> _EXERCISE TEXT_
%%

The elements of fibre cable management

August 26th, 2015, Published in Articles: EngineerIT

As service providers upgrade their networks to transport high-bandwidth broadband services, an increase in fibre usage is essential to meet both bandwidth and cost requirements. But just deploying this additional fibre is not enough – a successful, well- built network must also be based on a strong fibre cable management system.

Proper fibre management has a direct impact on the network’s performance, stability, reliability and cost. Additionally, it affects network maintenance, operations, expansion, restoration, and the rapid implementation of new services, ideally without disturbing the transmission in other active circuits. The four primary elements of a strong fibre cable management system provides:

  • Storage and protection of fibres, splices, connections, passive optical components, cables.
  • Fibre and cable routing paths with bend radius control.
  • Modular circuit separation (to reduce transient losses in adjacent groups of optical circuits).
  • Fibre and cable identification and accessibility.

Executing these concepts correctly will enable the network to realise its full competitive potential.

With strong demand steadily increasing for broadband services including several bandwidth-hungry technologies such as high-definition television (HDTV) and higher internet speeds for larger file sharing requirements, fibre is pushing closer and closer to the customer premises.

This, in turn, creates a need for additional fibre in the central office (CO)/data centre and for active equipment that must be managed to accommodate future network growth.

Any new broadband network infrastructure must have the inherent capability to easily migrate to the next generation of technologies and services. This is a key consideration for any provider of triple-play broadband services. This is a key consideration for any provider of triple-play broadband services – whether it’s from the multiple service operator (MSO) headend, a CO, or a wireless mobile switching center (MSC). As the amount of fiber dramatically increases, the importance of properly managing fibrer cables becomes a more crucial issue.

%%

> _INFORMATION SHOWN_
%%

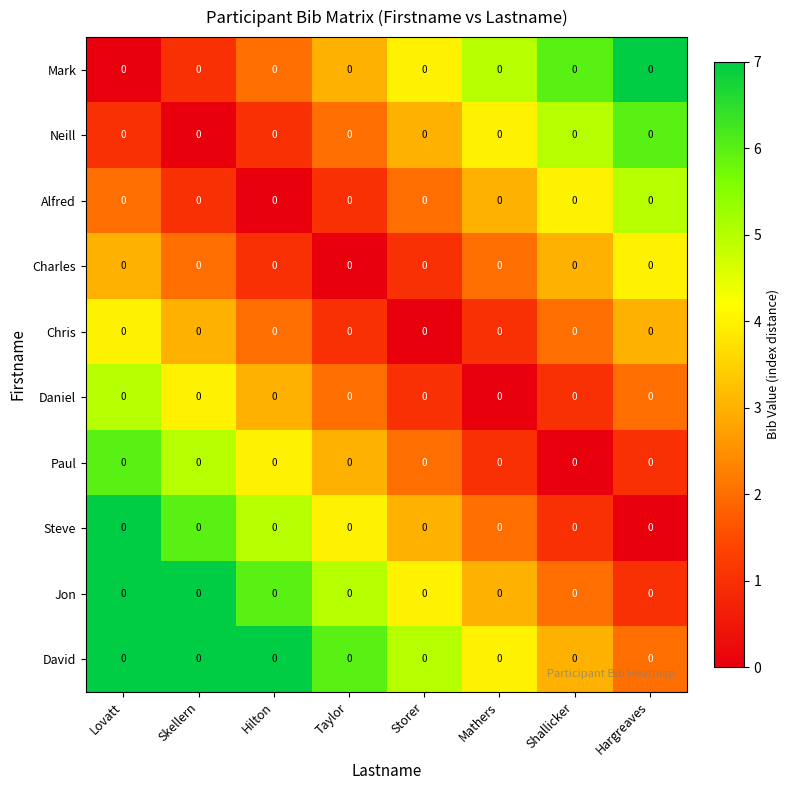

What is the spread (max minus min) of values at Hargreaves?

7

%%
%%

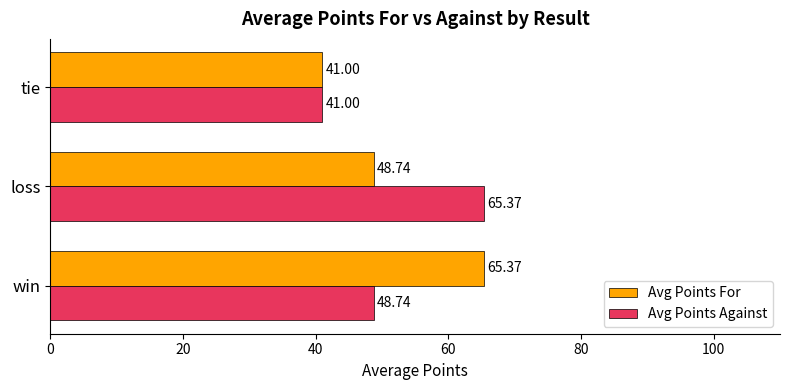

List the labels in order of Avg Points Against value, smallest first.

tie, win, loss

%%

> _EXERCISE INSTRUCTIONS_
What comes next in the fiber cable management article? Continue it from the point where it stops. The lines have nothing to do with the fiber cable management article.

> _TASK OUTPUT_
The manner in which fibre cables are connected, terminated, routed, spliced, stored, and handled will directly and substantially impact the network’s performance, stability and, more importantly, its profitability.

The four fundamental elements of fibre cable management – physical and environmental protection, circuit separation, cable routing paths with bend radius control, accessibility and identification – will be discussed in this article, as well as new technologies and products developed in the last few years to improve these elements.

Storage and protection

A fibre management system provides storage and protection (both physical and environmental) of the installed fibres, splices, connectors and passive optical components. Every fibre throughout the network must be protected against accidental damage by technicians or by equipment handling. Fibres traversing from one piece of equipment to another must be routed with physical protection in mind, such as using raceway systems that protect from outside disturbances.

Without proper physical protection, fibres are susceptible to uncontrolled bends which cause transient optical losses and damage that can critically affect network performance and reliability.

Fibre and cable routing paths with bend radius control

Uncontrolled bends in fibres or cables can affect the fibre network’s long-term reliability and performance.

Uncontrolled bending of fibres is often caused during handling of the fibres. As the bend occurs, the radius can become too small and allow light to escape the core and enter the cladding. The result is an increase of attenuation at best and, at worst, the signal is decreased or completely lost due to a mechanical fibre fracture. These macrobends can, however, be reduced and even prevented through proper fibre handling and routing in a fibre management system.

Fig. 1: Wavelength dependence of macrobending loss.

Fig. 1: Wavelength dependence of macrobending loss.

The attenuation caused by macrobending is wavelength dependent (see Fig. 1). For the same bend, the increase in attenuation will be higher for the longer wavelengths. As specified in the standards IEC 61756-1 [1] and ITU-T L.13 [2] the recommended minimum permanent storage radius for the conventional single-mode fibres (ITU-T G652D) is 30 mm, however, in local cases a radius of 20 mm is allowed (for example a bend at a connector boot).

The minimum bend radius of a cabled fibre will vary depending on the cable construction. In general, the minimum bend radius of a cable should not be less than ten times its outer diameter. Thus, a 5 mm cable should not have any bends less than 50 mm in radius. Also, if a tensile load is applied to a fibre cable, such as the weight of a cable in a long vertical run or a cable pulled tightly between two points, the minimum bend radius is increased due to the added stress on the fibre.

Fig. 2: Expected mechanical reliability in various optical networks.

Fig. 2: Expected mechanical reliability in various optical networks.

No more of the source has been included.